A soft noise from the hallway made me look over expectantly. I waited for someone to come in my doorway and tell me I ought to be sleeping, but no one entered.
I couldn’t stop browsing.
It was easy to find clips of Linus and me together on The Forge Show. He’d stepped on stage to be with me often enough. The clips lured me irresistibly, but it was strange, so strange to see a scene reframed by multiple camera angles. They doubled a kind of postcard quality on top of my own memories.
One popular clip showed the time Linus and I ate ice cream together on a bench in the quad while a dozen other students performed spontaneously in the background. I glowed with a teasing happiness, which was impressive considering that my mind had been racing with things I had to hide. Linus ducked his head and looked at me sideways. The shaded light caught in his honey-brown eyes. He relaxed into his shoulders, and when he reached to touch my leg above the knee, I felt the tingle again vicariously.

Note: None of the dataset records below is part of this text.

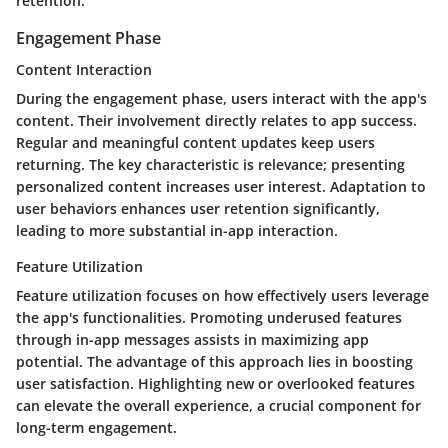
retention.
Engagement Phase
Content Interaction
During the engagement phase, users interact with the app's
content. Their involvement directly relates to app success.
Regular and meaningful content updates keep users
returning. The key characteristic is relevance; presenting
personalized content increases user interest. Adaptation to
user behaviors enhances user retention significantly,
leading to more substantial in-app interaction.
Feature Utilization
Feature utilization focuses on how effectively users leverage
the app's functionalities. Promoting underused features
through in-app messages assists in maximizing app
potential. The advantage of this approach lies in boosting
user satisfaction. Highlighting new or overlooked features
can elevate the overall experience, a crucial component for
long-term engagement.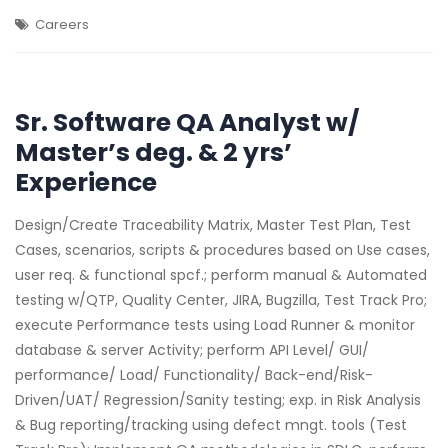
Careers
Sr. Software QA Analyst w/
Master’s deg. & 2 yrs’
Experience
Design/Create Traceability Matrix, Master Test Plan, Test
Cases, scenarios, scripts & procedures based on Use cases,
user req. & functional spcf.; perform manual & Automated
testing w/QTP, Quality Center, JIRA, Bugzilla, Test Track Pro;
execute Performance tests using Load Runner & monitor
database & server Activity; perform API Level/ GUI/
performance/ Load/ Functionality/ Back-end/Risk-
Driven/UAT/ Regression/Sanity testing; exp. in Risk Analysis
& Bug reporting/tracking using defect mngt. tools (Test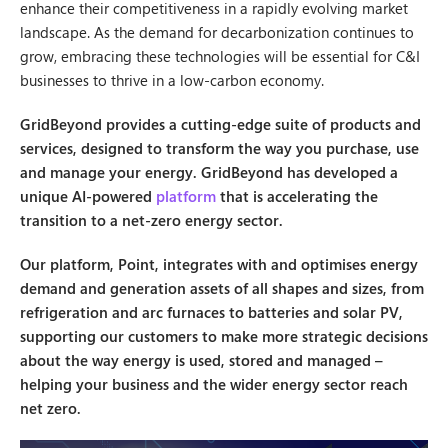
enhance their competitiveness in a rapidly evolving market
landscape. As the demand for decarbonization continues to
grow, embracing these technologies will be essential for C&I
businesses to thrive in a low-carbon economy.
GridBeyond provides a cutting-edge suite of products and
services, designed to transform the way you purchase, use
and manage your energy. GridBeyond has developed a
unique AI-powered
platform
that is accelerating the
transition to a net-zero energy sector.
Our platform, Point, integrates with and optimises energy
demand and generation assets of all shapes and sizes, from
refrigeration and arc furnaces to batteries and solar PV,
supporting our customers to make more strategic decisions
about the way energy is used, stored and managed –
helping your business and the wider energy sector reach
net zero.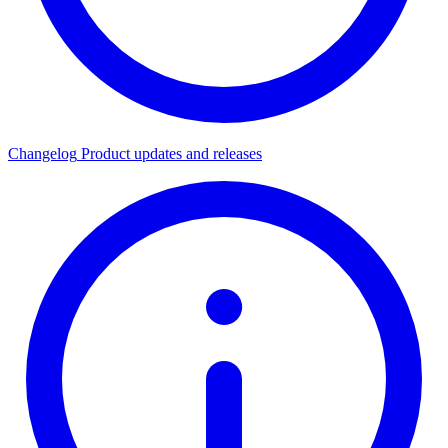
Changelog
Product updates and releases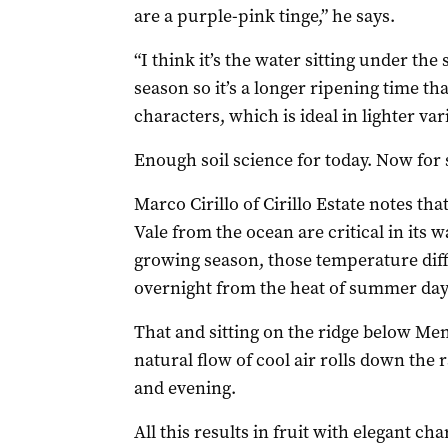
are a purple-pink tinge,” he says.
“I think it’s the water sitting under the 
season so it’s a longer ripening time t
characters, which is ideal in lighter var
Enough soil science for today. Now for
Marco Cirillo of Cirillo Estate notes tha
Vale from the ocean are critical in its
growing season, those temperature diff
overnight from the heat of summer day
That and sitting on the ridge below Me
natural flow of cool air rolls down the 
and evening.
All this results in fruit with elegant ch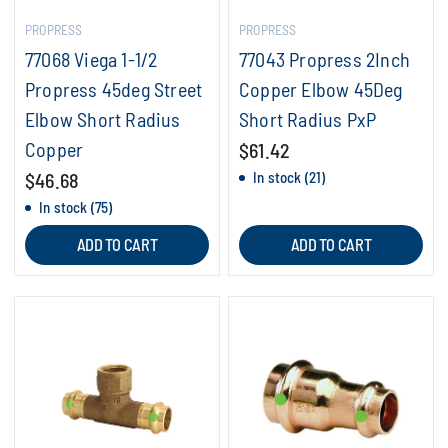
PROPRESS
PROPRESS
77068 Viega 1-1/2
77043 Propress 2Inch
Propress 45deg Street
Copper Elbow 45Deg
Elbow Short Radius
Short Radius PxP
Copper
$61.42
$46.68
In stock (21)
In stock (75)
ADD TO CART
ADD TO CART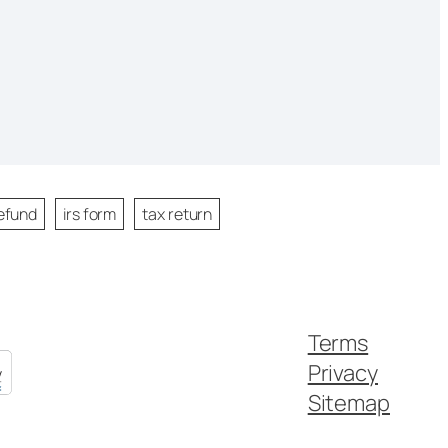
efund
irs form
tax return
Terms
Privacy
Sitemap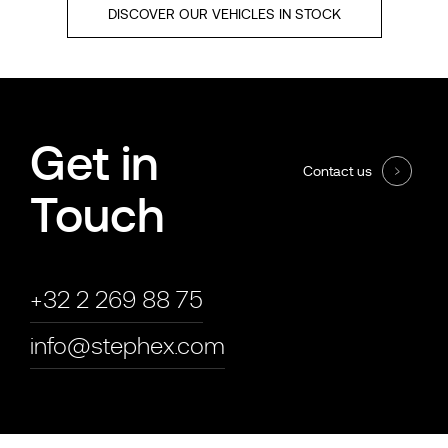
DISCOVER OUR VEHICLES IN STOCK
Get in
Contact us
Touch
+32 2 269 88 75
info@stephex.com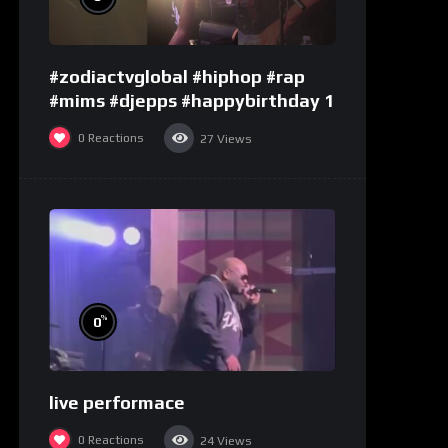
#zodiactvglobal #hiphop #rap
#mims #djepps #happybirthday 1
0
Reactions
27
Views
%
0
live performace
0
Reactions
24
Views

I set a finger to the screen, pausing it and cropping close on Linus. I’d had no idea back then how bad things were going to get at Forge. My quiet, dim bedroom at Chimera felt a light-year away from that ice cream afternoon. Wistful, I studied the way his dark hair touched his eyebrows, and the color where his red bib apron lay against his neck. This was the Linus I cared for, not the cool guy who hosted Found Missing.

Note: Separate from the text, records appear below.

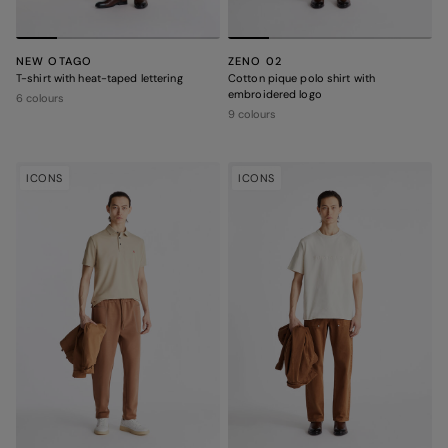
NEW OTAGO
ZENO 02
T-shirt with heat-taped lettering
Cotton pique polo shirt with
embroidered logo
6 colours
9 colours
ICONS
ICONS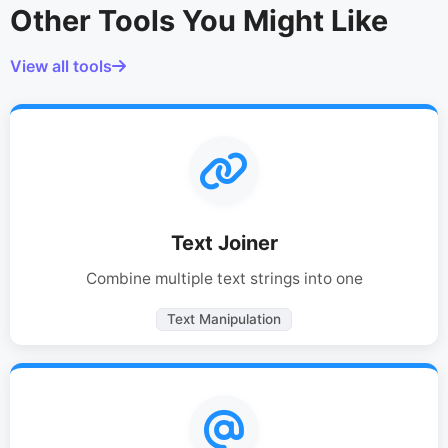
Other Tools You Might Like
View all tools
Text Joiner
Combine multiple text strings into one
Text Manipulation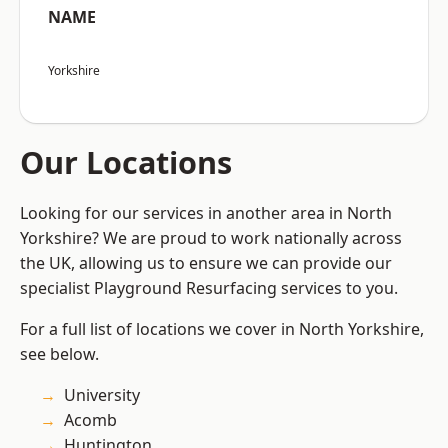
NAME
Yorkshire
Our Locations
Looking for our services in another area in North
Yorkshire? We are proud to work nationally across
the UK, allowing us to ensure we can provide our
specialist Playground Resurfacing services to you.
For a full list of locations we cover in North Yorkshire,
see below.
University
Acomb
Huntington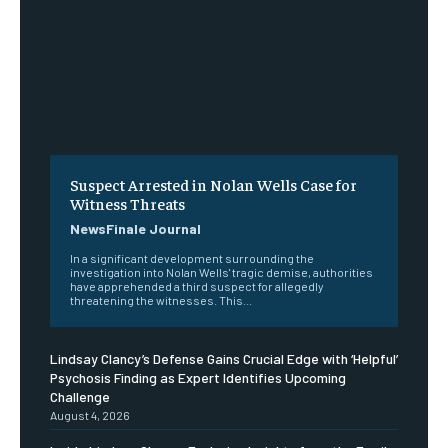
Suspect Arrested in Nolan Wells Case for
Witness Threats
NewsFinale Journal
In a significant development surrounding the
investigation into Nolan Wells' tragic demise, authorities
have apprehended a third suspect for allegedly
threatening the witnesses. This...
Lindsay Clancy’s Defense Gains Crucial Edge with ‘Helpful’
Psychosis Finding as Expert Identifies Upcoming
Challenge
August 4, 2026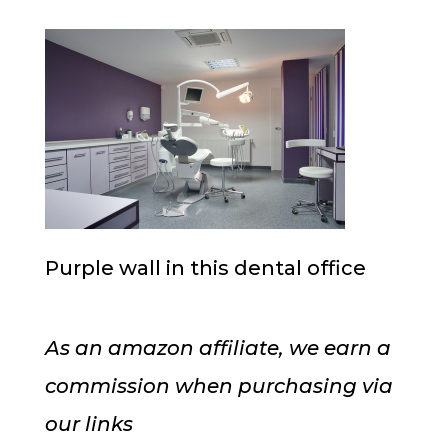
Purple wall in this dental office
As an amazon affiliate, we earn a
commission when purchasing via
our links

My baby gave me a couple nudges, the little insomniac. I closed my eyes a moment, uncertain, and then I set up a new email account for myself. I located an email contact for Linus through his new show. Possibly it would be screened by staff, but I had to try.
Dear Linus,
I’ve missed you.
Wrong. Way too honest. The last time I’d actually talked to Linus, we’d broken up. If I had to explain that I knew he’d come looking for me on my last night at Forge, it would all get tangled. I deleted and tried again.
Hey, Linus. This is Rosie. I’m in some hospital in Iceland and I’ve been
I stopped again. “… in a coma” was what I’d been about to say. But Althea had been in the coma, not me. Today was March 1, more than four months since my last day at Forge. I couldn’t exactly say that during that time I’d been sleeping and, what, growing in a petri dish?
Hi, Linus. This is Rosie. Sorry I haven’t written sooner, but I’m in a hospital. I’ve had some problems, needless to say. Please write me back. I need to talk to you. I miss you.
Rosie Sinclair
I read it over, deleted the I miss you, and read it once more. My heart gave out three heavy, doubting pulses, and then I hit SEND.
Now I had to wait. Waiting was the worst. Twenty seconds of it killed me.
Guiltily, I realized I probably should have tried to email my mother before Linus. I looked up her work email and began typing.
Dear Ma,
I couldn’t go on.
Loss, longing, and anger pulled my fingers from the phone. Ma stood at the bathroom mirror as she tried with her pinky to get the last dab of color out of a used-up lipstick. Another time she leaned over Dubbs at the kitchen sink, dribbling her hair with a lemon rinse. Still later she passed me an ice pack for my sore face, and a bowl with the last smears of cookie batter. I longed to hide in her hug. I also wanted to punish her. She’d hurt me unforgivably in our last phone call, when she agreed to the dean’s ridiculous contract for guardianship. No pro bono lawsuit could cancel the hurt I felt.
The phone automatically dimmed from disuse.
Then again, I wasn’t a child. I’d signed that contract, too, for reasons of my own. Slowly I deleted my email draft. I couldn’t contact Ma yet. I felt too much. Better to wait until I could call and actually talk to her.
A faint noise drew my attention to the doorway again, and I was sure that someone was just beyond my view.
“Hello?” I said. “Who’s there?”
Puzzled, I kept watching. A nurse checking on me would simply come in. I hadn’t imagined the sound, but the silence lingered and no one answered.
I did not believe in ghosts, but they reminded me of my ghost project at Forge, and my cameras, and then Burnham. A mix of guilt and confusion surrounded my memories of him. The night was growing late and I was tired, but I typed in Burnham’s name for one last search.